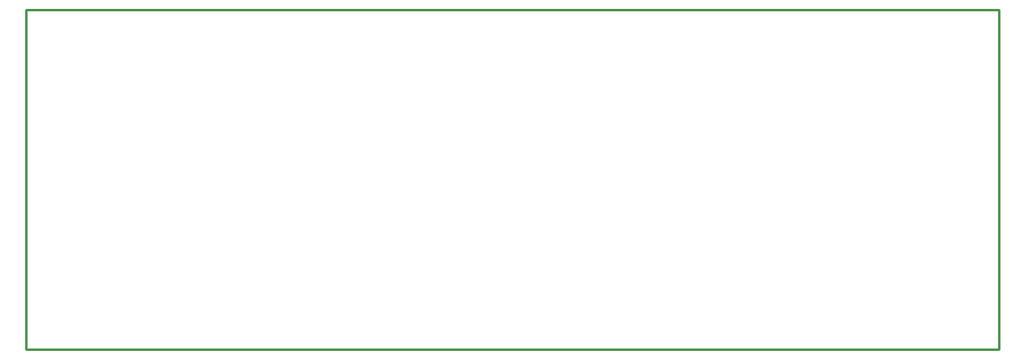
<source format=gko>
%FSLAX24Y24*%
%MOIN*%
G70*
G01*
G75*
G04 Layer_Color=16711935*
%ADD10C,0.0120*%
%ADD11C,0.0100*%
%ADD12C,0.1000*%
%ADD13C,0.0620*%
%ADD14R,0.0620X0.0620*%
%ADD15C,0.0200*%
%ADD16C,0.0060*%
%ADD17C,0.1040*%
%ADD18C,0.0660*%
%ADD19R,0.0660X0.0660*%
D11*
X50000Y10000D02*
Y24000D01*
X10000Y10000D02*
Y24000D01*
Y10000D02*
X50000D01*
X10000Y24000D02*
X50000D01*
X10000Y10000D02*
Y24000D01*
X50000Y10000D02*
Y24000D01*
X10000D02*
X50000D01*
X10000Y10000D02*
X50000D01*
M02*

</source>
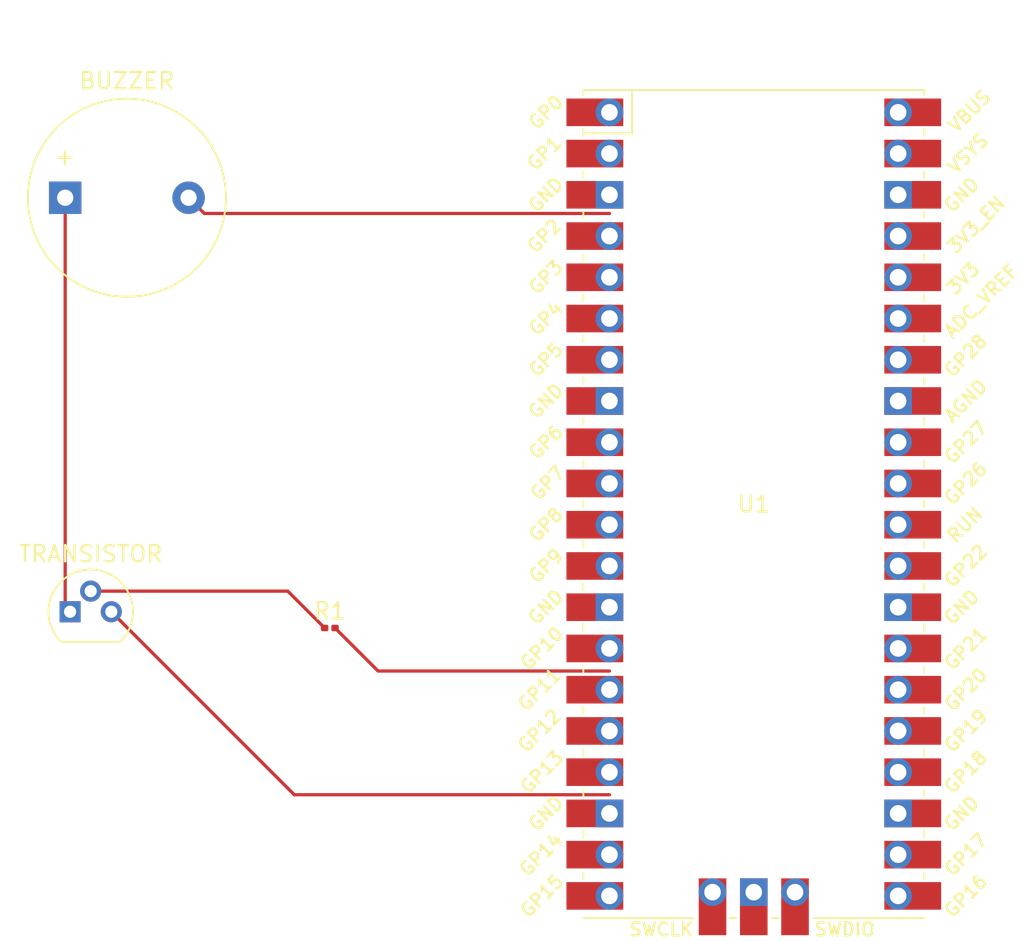
<source format=kicad_pcb>
(kicad_pcb
	(version 20240108)
	(generator "pcbnew")
	(generator_version "8.0")
	(general
		(thickness 1.6)
		(legacy_teardrops no)
	)
	(paper "A4")
	(layers
		(0 "F.Cu" signal)
		(31 "B.Cu" signal)
		(32 "B.Adhes" user "B.Adhesive")
		(33 "F.Adhes" user "F.Adhesive")
		(34 "B.Paste" user)
		(35 "F.Paste" user)
		(36 "B.SilkS" user "B.Silkscreen")
		(37 "F.SilkS" user "F.Silkscreen")
		(38 "B.Mask" user)
		(39 "F.Mask" user)
		(40 "Dwgs.User" user "User.Drawings")
		(41 "Cmts.User" user "User.Comments")
		(42 "Eco1.User" user "User.Eco1")
		(43 "Eco2.User" user "User.Eco2")
		(44 "Edge.Cuts" user)
		(45 "Margin" user)
		(46 "B.CrtYd" user "B.Courtyard")
		(47 "F.CrtYd" user "F.Courtyard")
		(48 "B.Fab" user)
		(49 "F.Fab" user)
		(50 "User.1" user)
		(51 "User.2" user)
		(52 "User.3" user)
		(53 "User.4" user)
		(54 "User.5" user)
		(55 "User.6" user)
		(56 "User.7" user)
		(57 "User.8" user)
		(58 "User.9" user)
	)
	(setup
		(pad_to_mask_clearance 0)
		(allow_soldermask_bridges_in_footprints no)
		(pcbplotparams
			(layerselection 0x00010fc_ffffffff)
			(plot_on_all_layers_selection 0x0000000_00000000)
			(disableapertmacros no)
			(usegerberextensions no)
			(usegerberattributes yes)
			(usegerberadvancedattributes yes)
			(creategerberjobfile yes)
			(dashed_line_dash_ratio 12.000000)
			(dashed_line_gap_ratio 3.000000)
			(svgprecision 4)
			(plotframeref no)
			(viasonmask no)
			(mode 1)
			(useauxorigin no)
			(hpglpennumber 1)
			(hpglpenspeed 20)
			(hpglpendiameter 15.000000)
			(pdf_front_fp_property_popups yes)
			(pdf_back_fp_property_popups yes)
			(dxfpolygonmode yes)
			(dxfimperialunits yes)
			(dxfusepcbnewfont yes)
			(psnegative no)
			(psa4output no)
			(plotreference yes)
			(plotvalue yes)
			(plotfptext yes)
			(plotinvisibletext no)
			(sketchpadsonfab no)
			(subtractmaskfromsilk no)
			(outputformat 1)
			(mirror no)
			(drillshape 1)
			(scaleselection 1)
			(outputdirectory "")
		)
	)
	(net 0 "")
	(net 1 "Buzzer")
	(net 2 "Transistor")
	(net 3 "unconnected-(U1-GPIO7-Pad10)")
	(net 4 "unconnected-(U1-GPIO0-Pad1)")
	(net 5 "unconnected-(U1-SWDIO-Pad43)")
	(net 6 "unconnected-(U1-GND-Pad18)")
	(net 7 "unconnected-(U1-GPIO9-Pad12)")
	(net 8 "unconnected-(U1-VBUS-Pad40)")
	(net 9 "unconnected-(U1-GPIO21-Pad27)")
	(net 10 "unconnected-(U1-GND-Pad38)")
	(net 11 "unconnected-(U1-GPIO22-Pad29)")
	(net 12 "unconnected-(U1-GPIO19-Pad25)")
	(net 13 "unconnected-(U1-GPIO13-Pad17)")
	(net 14 "unconnected-(U1-GPIO5-Pad7)")
	(net 15 "unconnected-(U1-GPIO14-Pad19)")
	(net 16 "unconnected-(U1-GND-Pad23)")
	(net 17 "unconnected-(U1-GPIO18-Pad24)")
	(net 18 "unconnected-(U1-VSYS-Pad39)")
	(net 19 "unconnected-(U1-GPIO4-Pad6)")
	(net 20 "unconnected-(U1-GND-Pad8)")
	(net 21 "unconnected-(U1-ADC_VREF-Pad35)")
	(net 22 "unconnected-(U1-3V3-Pad36)")
	(net 23 "unconnected-(U1-GPIO8-Pad11)")
	(net 24 "unconnected-(U1-SWCLK-Pad41)")
	(net 25 "unconnected-(U1-GPIO15-Pad20)")
	(net 26 "unconnected-(U1-GPIO17-Pad22)")
	(net 27 "unconnected-(U1-RUN-Pad30)")
	(net 28 "unconnected-(U1-GPIO2-Pad4)")
	(net 29 "unconnected-(U1-GPIO6-Pad9)")
	(net 30 "unconnected-(U1-GPIO20-Pad26)")
	(net 31 "unconnected-(U1-GPIO27_ADC1-Pad32)")
	(net 32 "unconnected-(U1-3V3_EN-Pad37)")
	(net 33 "unconnected-(U1-GPIO1-Pad2)")
	(net 34 "unconnected-(U1-GPIO28_ADC2-Pad34)")
	(net 35 "unconnected-(U1-GPIO12-Pad16)")
	(net 36 "unconnected-(U1-GND-Pad42)")
	(net 37 "unconnected-(U1-GND-Pad28)")
	(net 38 "unconnected-(U1-GPIO3-Pad5)")
	(net 39 "unconnected-(U1-GPIO10-Pad14)")
	(net 40 "unconnected-(U1-AGND-Pad33)")
	(net 41 "unconnected-(U1-GPIO26_ADC0-Pad31)")
	(net 42 "unconnected-(U1-GPIO16-Pad21)")
	(net 43 "unconnected-(U1-GND-Pad13)")
	(footprint "Package_TO_SOT_THT:TO-92" (layer "F.Cu") (at 61.5 73))
	(footprint "Resistor_SMD:R_0201_0603Metric" (layer "F.Cu") (at 77.5 74))
	(footprint "Buzzer_Beeper:Buzzer_12x9.5RM7.6" (layer "F.Cu") (at 61.2 47.5))
	(footprint "MCU_RaspberryPi_and_Boards:RPi_Pico_SMD_TH" (layer "F.Cu") (at 103.61 66.37))
	(segment
		(start 64.04 73)
		(end 75.31 84.27)
		(width 0.2)
		(layer "F.Cu")
		(net 0)
		(uuid "0620a9f3-d142-414c-8c09-f1a551c2082d")
	)
	(segment
		(start 61.2 72.7)
		(end 61.5 73)
		(width 0.2)
		(layer "F.Cu")
		(net 0)
		(uuid "0c3d4600-dcdd-4bab-a300-e604120958a2")
	)
	(segment
		(start 74.91 71.73)
		(end 77.18 74)
		(width 0.2)
		(layer "F.Cu")
		(net 0)
		(uuid "32af5a6c-5ed1-4b81-882c-233cb125e647")
	)
	(segment
		(start 62.77 71.73)
		(end 74.91 71.73)
		(width 0.2)
		(layer "F.Cu")
		(net 0)
		(uuid "5ccb495a-1ad7-44f4-b28f-3529f79359ba")
	)
	(segment
		(start 69.77 48.47)
		(end 94.72 48.47)
		(width 0.2)
		(layer "F.Cu")
		(net 0)
		(uuid "72a0ab60-032d-48c3-9ba8-18fc5c61deb6")
	)
	(segment
		(start 68.8 47.5)
		(end 69.77 48.47)
		(width 0.2)
		(layer "F.Cu")
		(net 0)
		(uuid "84f749fb-0078-4b6e-a0ac-7a2e0683482f")
	)
	(segment
		(start 77.82 74)
		(end 80.47 76.65)
		(width 0.2)
		(layer "F.Cu")
		(net 0)
		(uuid "b1d76219-d50b-48ee-81d4-8a5efa90b731")
	)
	(segment
		(start 80.47 76.65)
		(end 94.72 76.65)
		(width 0.2)
		(layer "F.Cu")
		(net 0)
		(uuid "c203956e-16b3-4d61-8c19-a6361949f75a")
	)
	(segment
		(start 75.31 84.27)
		(end 94.72 84.27)
		(width 0.2)
		(layer "F.Cu")
		(net 0)
		(uuid "f6aa5a7e-1808-469e-baf1-c9b23101f357")
	)
	(segment
		(start 61.2 47.5)
		(end 61.2 72.7)
		(width 0.2)
		(layer "F.Cu")
		(net 0)
		(uuid "f9cb178c-804b-48d9-bb7c-125f3dbe74dc")
	)
)
</source>
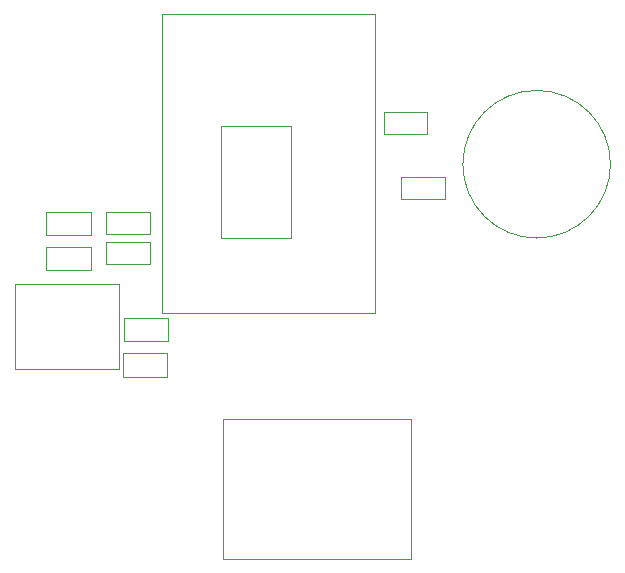
<source format=gbr>
%TF.GenerationSoftware,KiCad,Pcbnew,7.0.9*%
%TF.CreationDate,2024-01-16T21:18:43+00:00*%
%TF.ProjectId,egg-timer,6567672d-7469-46d6-9572-2e6b69636164,rev?*%
%TF.SameCoordinates,Original*%
%TF.FileFunction,Other,User*%
%FSLAX46Y46*%
G04 Gerber Fmt 4.6, Leading zero omitted, Abs format (unit mm)*
G04 Created by KiCad (PCBNEW 7.0.9) date 2024-01-16 21:18:43*
%MOMM*%
%LPD*%
G01*
G04 APERTURE LIST*
%ADD10C,0.050000*%
G04 APERTURE END LIST*
D10*
%TO.C,R2*%
X135350000Y-79450000D02*
X135350000Y-77550000D01*
X135350000Y-77550000D02*
X131650000Y-77550000D01*
X131650000Y-79450000D02*
X135350000Y-79450000D01*
X131650000Y-77550000D02*
X131650000Y-79450000D01*
%TO.C,C3*%
X109582500Y-98020000D02*
X109582500Y-99980000D01*
X109582500Y-99980000D02*
X113342500Y-99980000D01*
X113342500Y-98020000D02*
X109582500Y-98020000D01*
X113342500Y-99980000D02*
X113342500Y-98020000D01*
%TO.C,R3*%
X108150000Y-86050000D02*
X108150000Y-87950000D01*
X108150000Y-87950000D02*
X111850000Y-87950000D01*
X111850000Y-86050000D02*
X108150000Y-86050000D01*
X111850000Y-87950000D02*
X111850000Y-86050000D01*
%TO.C,R1*%
X133150000Y-83050000D02*
X133150000Y-84950000D01*
X133150000Y-84950000D02*
X136850000Y-84950000D01*
X136850000Y-83050000D02*
X133150000Y-83050000D01*
X136850000Y-84950000D02*
X136850000Y-83050000D01*
%TO.C,C4*%
X109620000Y-95020000D02*
X109620000Y-96980000D01*
X109620000Y-96980000D02*
X113380000Y-96980000D01*
X113380000Y-95020000D02*
X109620000Y-95020000D01*
X113380000Y-96980000D02*
X113380000Y-95020000D01*
%TO.C,C1*%
X103082500Y-86020000D02*
X103082500Y-87980000D01*
X103082500Y-87980000D02*
X106842500Y-87980000D01*
X106842500Y-86020000D02*
X103082500Y-86020000D01*
X106842500Y-87980000D02*
X106842500Y-86020000D01*
%TO.C,U5*%
X123815000Y-78750000D02*
X123815000Y-88250000D01*
X117915000Y-78750000D02*
X123815000Y-78750000D01*
X117915000Y-78750000D02*
X117915000Y-88250000D01*
X117915000Y-88250000D02*
X123815000Y-88250000D01*
%TO.C,U1*%
X130950000Y-94600000D02*
X130950000Y-69300000D01*
X130950000Y-69300000D02*
X112850000Y-69300000D01*
X112850000Y-94600000D02*
X130950000Y-94600000D01*
X112850000Y-69300000D02*
X112850000Y-94600000D01*
%TO.C,U4*%
X100450000Y-92100000D02*
X109250000Y-92100000D01*
X100450000Y-99300000D02*
X100450000Y-92100000D01*
X109250000Y-92100000D02*
X109250000Y-99300000D01*
X109250000Y-99300000D02*
X100450000Y-99300000D01*
%TO.C,C2*%
X103082500Y-89020000D02*
X103082500Y-90980000D01*
X103082500Y-90980000D02*
X106842500Y-90980000D01*
X106842500Y-89020000D02*
X103082500Y-89020000D01*
X106842500Y-90980000D02*
X106842500Y-89020000D01*
%TO.C,BZ1*%
X150850000Y-82000000D02*
G75*
G03*
X150850000Y-82000000I-6250000J0D01*
G01*
%TO.C,R4*%
X108150000Y-88550000D02*
X108150000Y-90450000D01*
X108150000Y-90450000D02*
X111850000Y-90450000D01*
X111850000Y-88550000D02*
X108150000Y-88550000D01*
X111850000Y-90450000D02*
X111850000Y-88550000D01*
%TO.C,U2*%
X133935000Y-103570000D02*
X133935000Y-115430000D01*
X118035000Y-103570000D02*
X133935000Y-103570000D01*
X133935000Y-115430000D02*
X118035000Y-115430000D01*
X118035000Y-115430000D02*
X118035000Y-103570000D01*
%TD*%
M02*

</source>
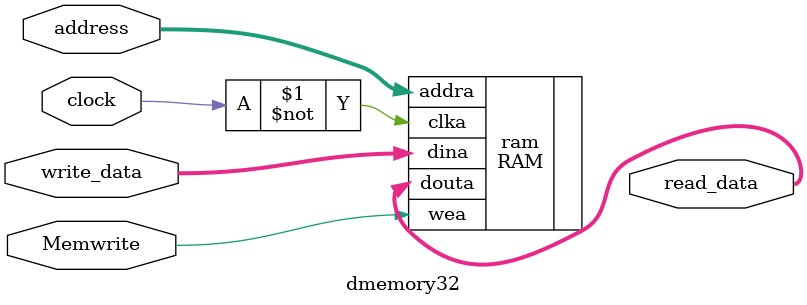
<source format=v>
`timescale 1ns / 1ps


module dmemory32(
input clock,
input Memwrite,
input[31:0] address,
input[31:0] write_data,
output [31:0] read_data
    );
    RAM ram (.clka(~clock), .wea(Memwrite), .addra(address), .dina(write_data), .douta(read_data));


endmodule

</source>
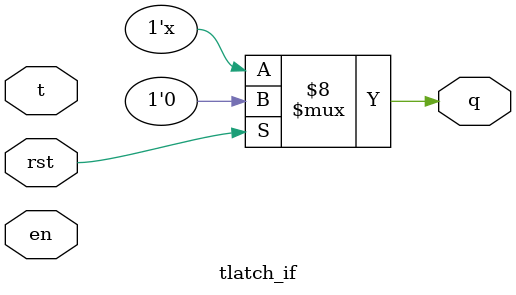
<source format=v>
module tlatch_if (output reg q ,input t,en,rst);
	always @ (rst,en,t)
	begin
		if (rst)
		q<=1'b0;
		else
		begin
			if (en)
				if(t)
				q<=~q;
		end
	end
endmodule 
</source>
===============
Work instructions
Give exactly those lines of the listing that run from its first line through the line with "(dxfusepcbnewfont yes)", leaving each picture out.

Solution to the problem
<source format=gko>
%FSLAX24Y24*%
%MOIN*%
G70*
G01*
G75*
G04 Layer_Color=16711935*
%ADD10C,0.0120*%
%ADD11C,0.0100*%
%ADD12C,0.1000*%
%ADD13C,0.0620*%
%ADD14R,0.0620X0.0620*%
%ADD15C,0.0200*%
%ADD16C,0.0060*%
%ADD17C,0.1040*%
%ADD18C,0.0660*%
%ADD19R,0.0660X0.0660*%
D11*
X50000Y10000D02*
Y24000D01*
X10000Y10000D02*
Y24000D01*
Y10000D02*
X50000D01*
X10000Y24000D02*
X50000D01*
X10000Y10000D02*
Y24000D01*
X50000Y10000D02*
Y24000D01*
X10000D02*
X50000D01*
X10000Y10000D02*
X50000D01*
M02*

</source>
<source format=kicad_pcb>
(kicad_pcb
	(version 20240108)
	(generator "pcbnew")
	(generator_version "8.0")
	(general
		(thickness 1.6)
		(legacy_teardrops no)
	)
	(paper "A4")
	(layers
		(0 "F.Cu" signal)
		(31 "B.Cu" signal)
		(32 "B.Adhes" user "B.Adhesive")
		(33 "F.Adhes" user "F.Adhesive")
		(34 "B.Paste" user)
		(35 "F.Paste" user)
		(36 "B.SilkS" user "B.Silkscreen")
		(37 "F.SilkS" user "F.Silkscreen")
		(38 "B.Mask" user)
		(39 "F.Mask" user)
		(40 "Dwgs.User" user "User.Drawings")
		(41 "Cmts.User" user "User.Comments")
		(42 "Eco1.User" user "User.Eco1")
		(43 "Eco2.User" user "User.Eco2")
		(44 "Edge.Cuts" user)
		(45 "Margin" user)
		(46 "B.CrtYd" user "B.Courtyard")
		(47 "F.CrtYd" user "F.Courtyard")
		(48 "B.Fab" user)
		(49 "F.Fab" user)
		(50 "User.1" user)
		(51 "User.2" user)
		(52 "User.3" user)
		(53 "User.4" user)
		(54 "User.5" user)
		(55 "User.6" user)
		(56 "User.7" user)
		(57 "User.8" user)
		(58 "User.9" user)
	)
	(setup
		(pad_to_mask_clearance 0)
		(allow_soldermask_bridges_in_footprints no)
		(pcbplotparams
			(layerselection 0x00010fc_ffffffff)
			(plot_on_all_layers_selection 0x0000000_00000000)
			(disableapertmacros no)
			(usegerberextensions no)
			(usegerberattributes yes)
			(usegerberadvancedattributes yes)
			(creategerberjobfile yes)
			(dashed_line_dash_ratio 12.000000)
			(dashed_line_gap_ratio 3.000000)
			(svgprecision 4)
			(plotframeref no)
			(viasonmask no)
			(mode 1)
			(useauxorigin no)
			(hpglpennumber 1)
			(hpglpenspeed 20)
			(hpglpendiameter 15.000000)
			(pdf_front_fp_property_popups yes)
			(pdf_back_fp_property_popups yes)
			(dxfpolygonmode yes)
			(dxfimperialunits yes)
			(dxfusepcbnewfont yes)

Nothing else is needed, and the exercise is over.